● Actions to take:
#1 In the account of the NLRB complaint, what was the other investigator in the region applying to join?
#2 Write out the passage from the NLRB complaint account that begins with "I escalated to" and ends after "secret; it’s confidential.", switching "January" to "February".

● Selected extract:
_ _ _
I escalated to the NLRB OIG in January about my investigator’s behavior, but also about an abundance of conflicts of interest in the Region 32 office. The director had to recuse herself from my case, as well as the supervisor reporting to her, both due to conflicts of interest with Apple. Further, the other investigator in the region was actively applying to join Apple’s employee relations team. So, she had to recuse herself from investigating my newest charge. My investigator had told me, I must keep this all secret; it’s confidential.
Now the NLRB sounded as corrupt as Apple.
I emailed the NLRB Inspector General’s office and told them all of this & pled for help. Moments later I received a phone call from the Nixon Bumper Sticker investigator again and he’s again urging me to drop/modify my charge, which would reduce Apple’s liability. I tell him: no, absolutely not.
Now he tells me that my case doesn’t have merit. He says that Apple’s claims about ear canals and Face Gobblers, as wild as they may be, are valid because I’m an adult and I consented to a contract and then broke that contract (see: Lochner v NY).
_ _ _
● Data listing:
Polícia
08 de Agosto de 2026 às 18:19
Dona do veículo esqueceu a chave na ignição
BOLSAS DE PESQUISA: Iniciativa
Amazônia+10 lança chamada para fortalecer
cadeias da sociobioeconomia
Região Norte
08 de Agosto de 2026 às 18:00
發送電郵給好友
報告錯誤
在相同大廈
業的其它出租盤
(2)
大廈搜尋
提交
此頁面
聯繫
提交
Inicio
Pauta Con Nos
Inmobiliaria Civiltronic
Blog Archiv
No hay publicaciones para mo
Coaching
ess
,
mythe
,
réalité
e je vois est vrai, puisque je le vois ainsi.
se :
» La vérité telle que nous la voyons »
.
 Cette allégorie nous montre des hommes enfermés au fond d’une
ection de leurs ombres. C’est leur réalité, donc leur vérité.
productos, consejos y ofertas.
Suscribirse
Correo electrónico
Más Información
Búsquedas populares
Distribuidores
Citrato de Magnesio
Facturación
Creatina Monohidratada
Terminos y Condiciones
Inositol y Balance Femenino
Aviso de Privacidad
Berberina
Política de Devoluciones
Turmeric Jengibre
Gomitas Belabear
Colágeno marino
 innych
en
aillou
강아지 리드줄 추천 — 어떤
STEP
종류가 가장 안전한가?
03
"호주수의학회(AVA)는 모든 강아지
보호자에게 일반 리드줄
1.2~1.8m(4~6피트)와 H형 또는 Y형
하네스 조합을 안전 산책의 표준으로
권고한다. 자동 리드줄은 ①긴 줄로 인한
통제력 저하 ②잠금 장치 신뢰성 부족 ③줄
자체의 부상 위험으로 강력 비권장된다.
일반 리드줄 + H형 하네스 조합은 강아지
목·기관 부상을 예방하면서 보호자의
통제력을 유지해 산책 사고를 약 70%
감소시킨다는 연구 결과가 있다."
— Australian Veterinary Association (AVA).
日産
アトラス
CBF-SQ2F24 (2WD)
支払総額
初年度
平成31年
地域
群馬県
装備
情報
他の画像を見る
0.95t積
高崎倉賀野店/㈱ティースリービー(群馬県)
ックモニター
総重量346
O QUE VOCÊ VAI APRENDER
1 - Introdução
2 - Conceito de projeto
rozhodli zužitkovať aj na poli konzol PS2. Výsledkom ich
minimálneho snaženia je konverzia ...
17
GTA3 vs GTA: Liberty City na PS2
_ _ _
● Results:
#1 Apple’s employee relations team.

#2
I escalated to the NLRB OIG in February about my investigator’s behavior, but also about an abundance of conflicts of interest in the Region 32 office. The director had to recuse herself from my case, as well as the supervisor reporting to her, both due to conflicts of interest with Apple. Further, the other investigator in the region was actively applying to join Apple’s employee relations team. So, she had to recuse herself from investigating my newest charge. My investigator had told me, I must keep this all secret; it’s confidential.